Studies have shown that three doses of China’s domestic COVID-19 vaccines were nearly as effective as mRNA vaccines in preventing severe infections or deaths.
The low rate of full vaccination, particularly among elderly people, is one of the reasons China is persisting with its strict “zero COVID” policy requiring limits on activity wherever virus cases occur.
Only about 64 percent of Chinese people over 60 have received three doses, the Chinese National Health Commission said.
Berger said the lockdowns in Shanghai and dozens of other cities since March are a key reason the IMF sees “downside risks” to its April forecast of 4.4 percent GDP growth for China this year.
“The second quarter will be weak given the lockdowns,” he said.
While national data have largely returned to pre-lockdown levels, Berger added that in Shanghai, measures of economic activity monitored by the IMF have recovered only to about 50 percent.
Economists surveyed by Bloomberg predict growth of 4.1 percent in China this year and a possible contraction in quarter-on-quarter GDP in the April-June period.
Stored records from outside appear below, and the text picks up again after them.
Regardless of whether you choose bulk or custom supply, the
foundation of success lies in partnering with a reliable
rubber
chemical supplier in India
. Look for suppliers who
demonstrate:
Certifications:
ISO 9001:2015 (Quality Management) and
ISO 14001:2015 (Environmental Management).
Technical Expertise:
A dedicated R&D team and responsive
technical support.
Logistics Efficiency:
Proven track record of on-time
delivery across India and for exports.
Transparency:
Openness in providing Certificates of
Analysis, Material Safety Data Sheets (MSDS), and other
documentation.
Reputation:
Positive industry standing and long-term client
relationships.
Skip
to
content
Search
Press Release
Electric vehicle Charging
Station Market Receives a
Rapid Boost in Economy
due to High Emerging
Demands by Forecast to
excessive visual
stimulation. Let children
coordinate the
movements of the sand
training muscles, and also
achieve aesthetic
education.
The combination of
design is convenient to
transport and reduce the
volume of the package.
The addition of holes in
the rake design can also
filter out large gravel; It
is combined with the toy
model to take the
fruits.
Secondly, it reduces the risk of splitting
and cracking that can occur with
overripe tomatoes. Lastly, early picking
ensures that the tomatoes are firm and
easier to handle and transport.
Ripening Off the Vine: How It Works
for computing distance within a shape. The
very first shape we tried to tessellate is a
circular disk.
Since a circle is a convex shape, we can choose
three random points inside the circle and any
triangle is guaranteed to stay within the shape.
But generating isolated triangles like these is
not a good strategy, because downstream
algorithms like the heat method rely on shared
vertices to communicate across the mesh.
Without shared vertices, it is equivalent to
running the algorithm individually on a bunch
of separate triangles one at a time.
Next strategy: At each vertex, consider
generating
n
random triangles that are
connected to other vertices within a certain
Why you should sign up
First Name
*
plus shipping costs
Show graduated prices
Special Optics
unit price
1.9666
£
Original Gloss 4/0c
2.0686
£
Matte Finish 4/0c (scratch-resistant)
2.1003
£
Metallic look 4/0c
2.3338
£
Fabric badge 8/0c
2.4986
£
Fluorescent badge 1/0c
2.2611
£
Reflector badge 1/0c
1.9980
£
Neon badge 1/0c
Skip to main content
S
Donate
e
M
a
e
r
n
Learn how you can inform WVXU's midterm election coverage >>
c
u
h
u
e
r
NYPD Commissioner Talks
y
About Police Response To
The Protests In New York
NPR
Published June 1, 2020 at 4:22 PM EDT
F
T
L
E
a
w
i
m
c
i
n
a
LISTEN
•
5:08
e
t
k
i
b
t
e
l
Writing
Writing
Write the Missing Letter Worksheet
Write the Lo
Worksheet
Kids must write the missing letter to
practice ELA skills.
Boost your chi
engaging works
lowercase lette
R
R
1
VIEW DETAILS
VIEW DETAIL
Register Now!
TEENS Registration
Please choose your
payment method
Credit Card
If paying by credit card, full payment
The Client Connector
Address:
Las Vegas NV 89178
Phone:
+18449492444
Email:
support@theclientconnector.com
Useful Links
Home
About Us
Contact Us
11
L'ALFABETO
That makes it unlikely the government would meet its full-year target of about 5.5 percent.
The IMF has consistently called on Beijing to increase fiscal support to households. Even taking into account measures announced since April, China’s fiscal stimulus this year is smaller relative to 2020, Berger added.
“The known fiscal measures this year are still small relative to 2020, even taking into account that in 2020 the overall shock was larger than this year,” he said.